By the end of November, when at night the first rime-frosts lay on the fallow, and the voles, disliking the chill mists, seldom left their burrow, Kweek was already bigger than his dam. He was, in fact, the equal of his sire in bone and length, but he was loose-limbed and had not filled out to those exact proportions which, among voles as among all other wildlings of the field, make for perfect symmetry, grace, and stamina, and come only with maturity and the first love season.

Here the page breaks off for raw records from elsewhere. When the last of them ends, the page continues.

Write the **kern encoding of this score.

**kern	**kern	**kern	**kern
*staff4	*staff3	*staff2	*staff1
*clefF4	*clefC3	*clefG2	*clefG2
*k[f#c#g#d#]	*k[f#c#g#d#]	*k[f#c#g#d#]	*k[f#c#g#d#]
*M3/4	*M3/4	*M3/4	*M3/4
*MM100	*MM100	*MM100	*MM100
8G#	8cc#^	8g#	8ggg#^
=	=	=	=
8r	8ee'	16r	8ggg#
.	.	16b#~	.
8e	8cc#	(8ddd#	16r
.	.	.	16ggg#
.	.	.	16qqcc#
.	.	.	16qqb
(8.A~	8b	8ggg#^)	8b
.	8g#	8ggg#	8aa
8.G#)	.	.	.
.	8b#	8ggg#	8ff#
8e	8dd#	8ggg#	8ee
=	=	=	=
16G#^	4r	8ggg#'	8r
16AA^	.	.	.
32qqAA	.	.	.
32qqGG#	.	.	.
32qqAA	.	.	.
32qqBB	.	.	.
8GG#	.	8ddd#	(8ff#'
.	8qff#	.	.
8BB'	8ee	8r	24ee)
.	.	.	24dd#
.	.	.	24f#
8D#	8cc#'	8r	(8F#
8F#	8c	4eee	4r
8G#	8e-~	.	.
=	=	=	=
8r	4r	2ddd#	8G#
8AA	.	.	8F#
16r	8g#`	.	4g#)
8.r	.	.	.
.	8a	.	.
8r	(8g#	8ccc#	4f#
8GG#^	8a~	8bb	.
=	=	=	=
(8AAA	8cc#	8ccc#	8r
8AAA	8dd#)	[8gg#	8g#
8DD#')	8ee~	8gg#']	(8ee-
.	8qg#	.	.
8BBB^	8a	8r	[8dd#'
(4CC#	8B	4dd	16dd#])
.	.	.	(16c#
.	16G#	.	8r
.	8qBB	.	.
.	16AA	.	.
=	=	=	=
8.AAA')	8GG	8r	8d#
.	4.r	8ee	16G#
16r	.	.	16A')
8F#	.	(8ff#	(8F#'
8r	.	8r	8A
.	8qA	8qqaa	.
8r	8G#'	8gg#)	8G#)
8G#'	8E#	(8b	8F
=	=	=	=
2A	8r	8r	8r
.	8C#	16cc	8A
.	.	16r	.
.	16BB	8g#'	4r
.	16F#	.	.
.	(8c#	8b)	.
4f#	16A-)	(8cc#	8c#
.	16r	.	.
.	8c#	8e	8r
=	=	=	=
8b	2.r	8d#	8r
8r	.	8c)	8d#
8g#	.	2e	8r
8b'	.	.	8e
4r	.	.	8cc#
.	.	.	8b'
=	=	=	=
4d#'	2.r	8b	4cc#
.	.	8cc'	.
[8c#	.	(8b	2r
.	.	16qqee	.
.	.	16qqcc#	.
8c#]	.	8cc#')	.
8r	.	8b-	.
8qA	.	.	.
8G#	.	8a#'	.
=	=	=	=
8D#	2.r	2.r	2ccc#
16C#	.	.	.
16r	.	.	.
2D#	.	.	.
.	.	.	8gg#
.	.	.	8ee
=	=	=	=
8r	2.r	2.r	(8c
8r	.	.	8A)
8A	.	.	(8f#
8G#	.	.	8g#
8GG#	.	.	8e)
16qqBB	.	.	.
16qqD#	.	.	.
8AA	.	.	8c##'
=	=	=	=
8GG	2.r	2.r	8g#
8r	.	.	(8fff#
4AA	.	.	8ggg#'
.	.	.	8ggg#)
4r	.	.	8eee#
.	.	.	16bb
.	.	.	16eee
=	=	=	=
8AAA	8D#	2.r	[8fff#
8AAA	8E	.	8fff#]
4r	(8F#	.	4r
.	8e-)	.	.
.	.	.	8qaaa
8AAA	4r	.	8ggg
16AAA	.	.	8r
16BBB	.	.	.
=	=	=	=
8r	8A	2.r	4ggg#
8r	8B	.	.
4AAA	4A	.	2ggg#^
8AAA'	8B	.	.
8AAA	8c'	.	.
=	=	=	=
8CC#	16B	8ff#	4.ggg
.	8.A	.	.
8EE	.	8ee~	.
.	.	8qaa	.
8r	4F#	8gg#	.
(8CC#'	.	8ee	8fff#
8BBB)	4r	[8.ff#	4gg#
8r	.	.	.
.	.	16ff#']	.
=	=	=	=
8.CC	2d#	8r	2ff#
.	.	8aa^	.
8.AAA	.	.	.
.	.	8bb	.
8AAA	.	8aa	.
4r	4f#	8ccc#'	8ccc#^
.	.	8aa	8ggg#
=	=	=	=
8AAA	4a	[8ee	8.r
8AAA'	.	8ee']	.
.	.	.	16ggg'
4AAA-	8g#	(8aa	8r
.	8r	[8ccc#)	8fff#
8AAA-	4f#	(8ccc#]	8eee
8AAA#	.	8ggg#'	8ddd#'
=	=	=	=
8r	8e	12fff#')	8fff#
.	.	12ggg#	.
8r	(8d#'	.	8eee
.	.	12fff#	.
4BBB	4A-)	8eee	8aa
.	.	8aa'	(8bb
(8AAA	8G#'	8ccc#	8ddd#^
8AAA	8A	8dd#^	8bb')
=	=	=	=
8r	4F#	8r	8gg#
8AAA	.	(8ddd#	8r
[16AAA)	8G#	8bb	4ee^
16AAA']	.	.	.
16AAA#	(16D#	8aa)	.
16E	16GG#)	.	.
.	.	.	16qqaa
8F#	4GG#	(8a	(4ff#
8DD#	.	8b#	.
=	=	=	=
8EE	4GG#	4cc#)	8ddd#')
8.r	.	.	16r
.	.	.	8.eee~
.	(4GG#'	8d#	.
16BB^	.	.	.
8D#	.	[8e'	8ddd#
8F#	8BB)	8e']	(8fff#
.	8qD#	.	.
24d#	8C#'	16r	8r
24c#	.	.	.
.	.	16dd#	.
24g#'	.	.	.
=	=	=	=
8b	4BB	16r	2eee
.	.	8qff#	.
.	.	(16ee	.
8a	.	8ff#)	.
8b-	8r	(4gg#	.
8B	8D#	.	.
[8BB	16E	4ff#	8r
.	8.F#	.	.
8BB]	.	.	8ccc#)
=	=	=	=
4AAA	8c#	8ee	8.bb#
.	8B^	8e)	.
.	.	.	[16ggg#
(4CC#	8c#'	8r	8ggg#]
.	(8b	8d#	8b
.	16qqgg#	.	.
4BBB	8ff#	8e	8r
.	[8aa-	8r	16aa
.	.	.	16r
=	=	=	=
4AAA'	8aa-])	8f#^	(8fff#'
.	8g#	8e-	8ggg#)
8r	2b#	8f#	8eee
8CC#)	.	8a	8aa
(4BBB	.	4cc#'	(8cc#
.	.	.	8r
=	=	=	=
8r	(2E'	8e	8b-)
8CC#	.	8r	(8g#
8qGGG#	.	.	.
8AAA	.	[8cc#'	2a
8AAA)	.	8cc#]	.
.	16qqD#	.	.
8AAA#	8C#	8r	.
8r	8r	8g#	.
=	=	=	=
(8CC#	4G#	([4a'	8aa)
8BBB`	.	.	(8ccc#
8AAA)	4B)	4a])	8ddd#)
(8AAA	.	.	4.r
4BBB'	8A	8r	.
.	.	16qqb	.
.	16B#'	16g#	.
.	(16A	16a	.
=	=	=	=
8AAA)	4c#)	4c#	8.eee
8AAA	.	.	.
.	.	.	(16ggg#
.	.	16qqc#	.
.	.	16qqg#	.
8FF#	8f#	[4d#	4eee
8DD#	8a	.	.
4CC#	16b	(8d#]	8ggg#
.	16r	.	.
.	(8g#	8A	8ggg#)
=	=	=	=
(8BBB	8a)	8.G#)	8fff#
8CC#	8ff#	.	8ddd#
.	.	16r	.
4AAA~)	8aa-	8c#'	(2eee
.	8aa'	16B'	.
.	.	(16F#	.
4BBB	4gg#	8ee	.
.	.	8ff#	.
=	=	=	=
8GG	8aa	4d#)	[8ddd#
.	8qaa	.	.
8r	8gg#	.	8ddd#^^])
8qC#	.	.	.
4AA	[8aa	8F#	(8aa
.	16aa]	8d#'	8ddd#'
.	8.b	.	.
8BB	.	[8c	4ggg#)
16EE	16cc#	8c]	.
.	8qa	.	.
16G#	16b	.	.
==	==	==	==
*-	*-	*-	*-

When about two months old, Kweek, for the first time since the weasels had visited the burrow, experienced a narrow escape from death. The night was mild and bright, and the vole was busy in the littered loam of the hedgerow, where, during the afternoon, a blackbird had scratched the leaves away and left some ripe haws exposed to view. Suddenly he heard a loud, mocking call, apparently coming from the direction of the moon: " Whoo-hoo ! Whoo-hoo-o-o-o!" It was a strangely bewildering sound; so the vole squatted among the leaves and listened anxiously, every sense alert to catch the meaning of the weird, foreboding voice. " Whoo-hoo! Whoo-hoo-o-o-o!" — again, from directly overhead, the cry rang out into the night. A low squeak of warning, uttered by the father vole as he dived into his burrow, caused the young mice foraging in the undergrowth to bolt helter-skelter towards home. Kweek, joining in the general panic, rushed across the field, and had almost disappeared underground when he felt the earth and the loose pebbles falling over him, and at the same time experienced a sharp thrill of pain. Fortunately, his speed saved him—but only by an inch. The claws of the great brown owl, shutting like a vice as the bird " stooped" on her prey, laid hold of nothing but earth and grass, though one keen talon cut the vole's tail as with a knife, so that the little creature squealed lustily as he ran along the gallery to seek solace from his mother's companionship in the central chamber beyond. Yet even there he was not allowed to remain in peace. Maddened by the scent of a few drops of blood coming from his wound, the adult voles chased him from the burrow, and drove him out into the field. Luckily for him the brown owl had meanwhile flown away with another young vole in her claws. Kweek remained in safety under the hawthorns till the grey dawn flushed the south-east sky; then, his injured tail having ceased to bleed, he ventured without fear among his kindred as they lay huddled asleep in the recesses of their underground abode.